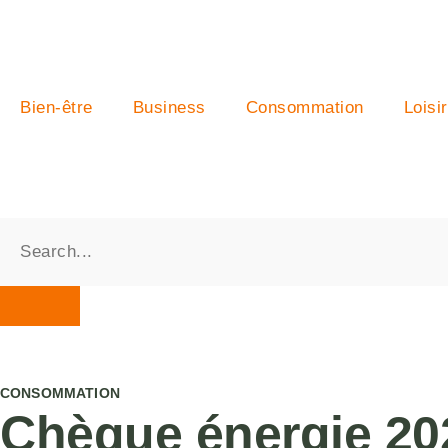
Bien-être
Business
Consommation
Loisi
CONSOMMATION
Chèque énergie 202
==========
Assignment:
Line by line and exactly, write out the material above. Skip the pictures.

Exercise answer:
Bien-être
Business
Consommation
Loisi
CONSOMMATION
Chèque énergie 202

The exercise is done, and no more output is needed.